CNN Thinks It Can Win Teens Over to TV News With Animation
It took some time to process this news; as far out as it is. Last month, CNN announced that they were rebranding their other cable news network Headline News as HLN and giving it a complete makeover too. Borrowing more than the idea of a three lettered name from MTV, HLN is now gunning for the teen demos, and is banking on animation to help them grab it. The only question that is really raised is: why?
The part of the announcement that is of concern to this blog is that Frederator will be producing a half-hour show called ‘I Can Haz NewsToons’. Aside from the inexplicable name, the show will:
scour the internet to present the most original e-cards, caricatures and doodles, and for the first time bring people’s favorite political and social cartoonists from the world of print to TV.
On the one hand, the idea is great, and should hopefully see animation play a greater role in factual programming in addition to entertainment. There’s no shortage of animation being produced on the internet even if plenty of it is of dubious quality. The nature of the actual content itself remains to be seen though and there have been plenty of similarly dubious efforts to mingle media sources before; without much success I should add. There is also however, just one problem: Next Media Animation.
The crazy Taiwanese studio (that does a lot of things right) pretty much has the animated news market sown up at the moment. While you might be most familiar with their wacky re-enactments, they also produce accurate reproductions of events and distribute them worldwide. They’ve built their business on integrating animation into the news, and they’ve built up a considerable lead in expertise and experience that will be hard to top.
So while there really are a lot of questions surrounding the idea of trying to get teens to a) watch the news, and b) do it on a TV screen, the bigger question is will trying to use animation to make a success of it risk alienating the technique from the very demographics that are needed to ensure its long-term success?

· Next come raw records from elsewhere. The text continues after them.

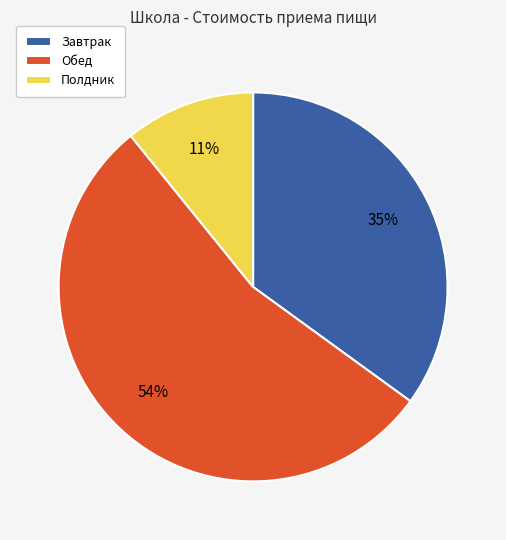

Between Полдник and Завтрак, which is larger?

Завтрак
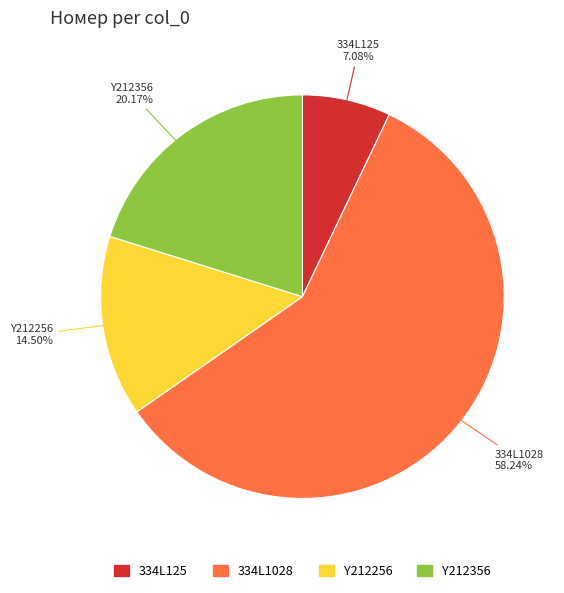

To the nearest percent, what is the average slice percentage?

25%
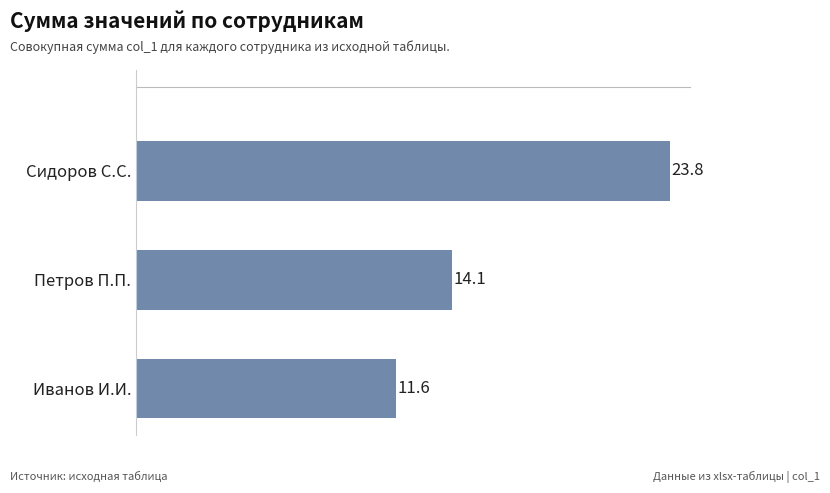

What value does the data have at Иванов И.И.?

11.6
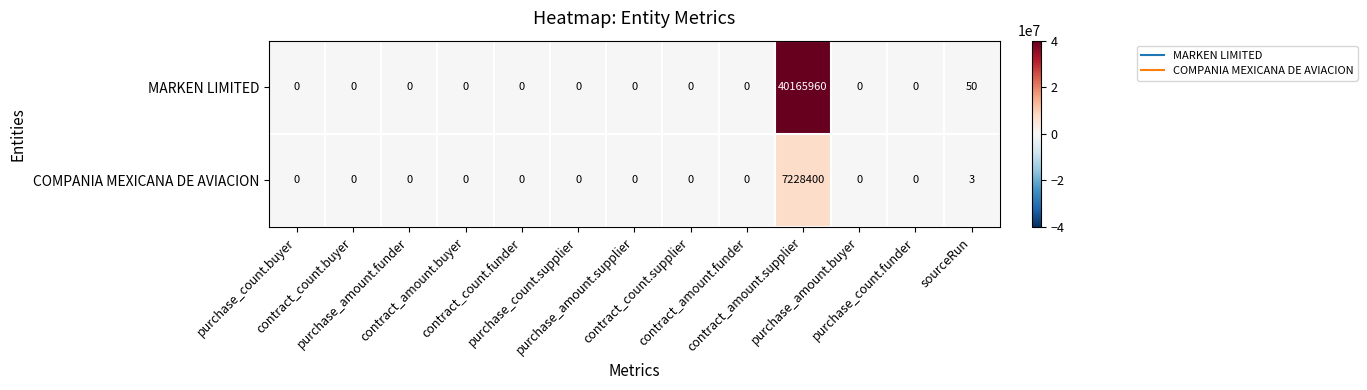

Which series has the largest range (max minus min)?

MARKEN LIMITED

We’ve already seen what happened when animation was shuffled off to be something for kids and created a dearth of quality content for decades that followed. If HLN similarly pigeonholes animation as some sort of immature teenage nonsense, could it suffer again as adults turn away and distance themselves from the technique?
That remains to be seen, but in the meantime, we’ll soon see what kind of magic spell that animation holds over the teens of today.